▶ **TEXT BLOCK**
Grant supports residents rights journal

We The People Media, a Chicago-based agency that assists residents of public housing in low-income communities, has received a $5,000 grant from the Illinois Bar Foundation.

The funds will support research and publication of investigative reports in its Residents' Journal to protect the rights of residents who need relocation because of the demolition of housing projects.

The bimonthly Journal is just one of We The People Media's grassroots programs that seek solutions to entrenched poverty, weak educational systems, high crime rates and poor delivery of social services in marginalized communities.

The majority of its readers are low-income black women who head households with young children on annual incomes of less that $15,000. Among others are Latinos, Mandarin Chinese, Russian and Korean immigrants.

Residents' Journal is distributed door-to-door at no charge to more than 100,000 people in 35,000 subsidized households, including youths, single mothers, people with disabilities and seniors.

Page images with their extracted text:
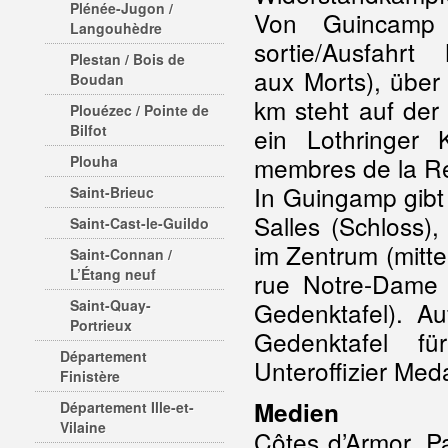
Plénée-Jugon /
Von Guincamp
Langouhèdre
sortie/Ausfahr
Plestan / Bois de
aux Morts), über
Boudan
km steht auf der 
Plouézec / Pointe de
Bilfot
ein Lothringer 
membres de la Ré
Plouha
In Guingamp gibt
Saint-Brieuc
Salles (Schloss),
Saint-Cast-le-Guildo
im Zentrum (mitt
Saint-Connan /
L’Étang neuf
rue Notre-Dame 
Saint-Quay-
Gedenktafel). A
Portrieux
Gedenktafel f
Département
Unteroffizier Med
Finistère
Medien
Département Ille-et-
Vilaine
Côtes d’Armor. 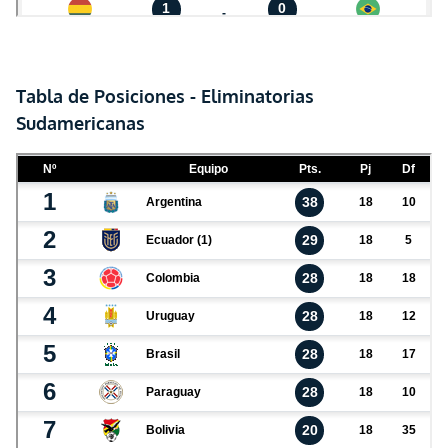
Tabla de Posiciones - Eliminatorias
Sudamericanas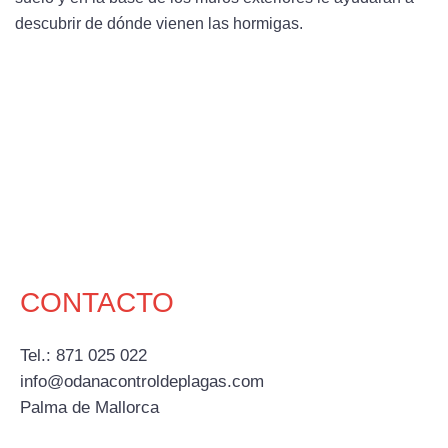
descubrir de dónde vienen las hormigas.
CONTACTO
Tel.: 871 025 022
info@odanacontroldeplagas.com
Palma de Mallorca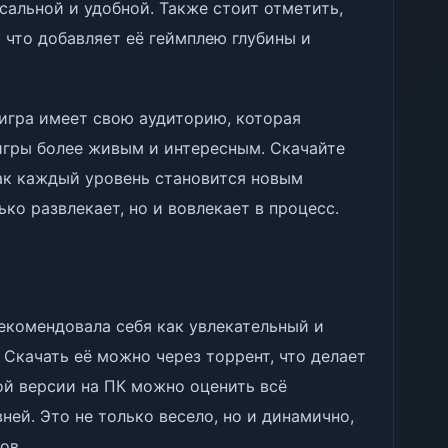
сальной и удобной. Также стоит отметить,
 что добавляет её геймплею глубины и
о игра имеет свою аудиторию, которая
 игры более живым и интересным. Скачайте
как каждый уровень становится новым
ько развлекает, но и вовлекает в процесс.
рекомендовала себя как увлекательный и
 Скачать её можно через торрент, что делает
ой версии на ПК можно оценить всё
ней. Это не только весело, но и динамично,
ов.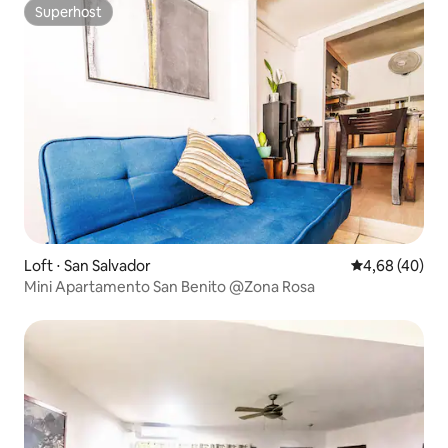
Superhost
Superhost
Loft ⋅ San Salvador
4,68 de uma a
4,68 (40)
Mini Apartamento San Benito @Zona Rosa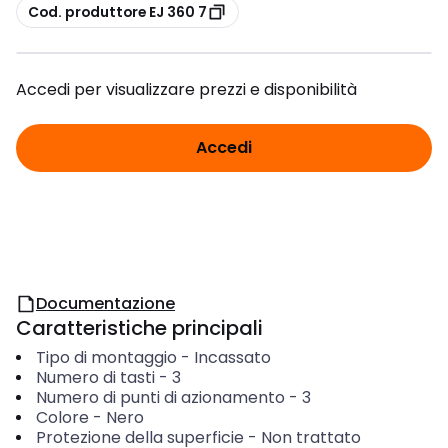
copia
Cod. produttore EJ 360 7
Accedi per visualizzare prezzi e disponibilità
Accedi
Documentazione
Caratteristiche principali
Tipo di montaggio
-
Incassato
Numero di tasti
-
3
Numero di punti di azionamento
-
3
Colore
-
Nero
Protezione della superficie
-
Non trattato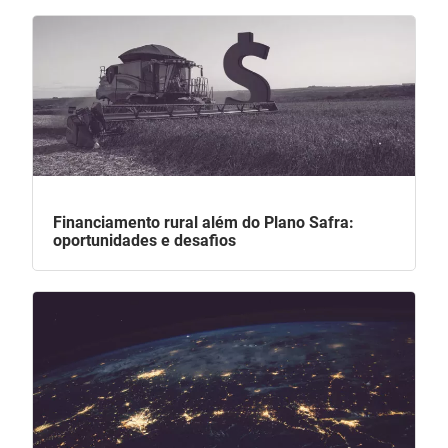
Financiamento rural além do Plano Safra:
oportunidades e desafios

▶ **TASK 1**
According to the grant article, how many subsidized households receive Residents' Journal?
▶ **TASK 2**
Please print the passage of the grant article that begins at the words "The majority of" and ends after the words "disabilities and seniors.".
▶ **TASK 3**
Write what comes next in the grant article, picking up after its final sentence.
You will not need the entries to complete the tasks.

▶ **TASK ANSWER 1**
35,000 subsidized households.

▶ **TASK ANSWER 2**
The majority of its readers are low-income black women who head households with young children on annual incomes of less that $15,000. Among others are Latinos, Mandarin Chinese, Russian and Korean immigrants.

Residents' Journal is distributed door-to-door at no charge to more than 100,000 people in 35,000 subsidized households, including youths, single mothers, people with disabilities and seniors.

▶ **TASK ANSWER 3**
This award-winning publication is a watchdog over the Chicago Housing Authority Plan for Transformation, a 10-year, $1.6 billion effort “to relocate tens of thousands of public housing families and replace their high-rise buildings with mixed-income communities,” said executive director Ethan Michaeli.

We the People Media also operate an Urban Youth International Journalism Program that trains young people in media skills, and an Advocacy and Outreach Initiative that empowers residents to intervene in the process of neighborhood change.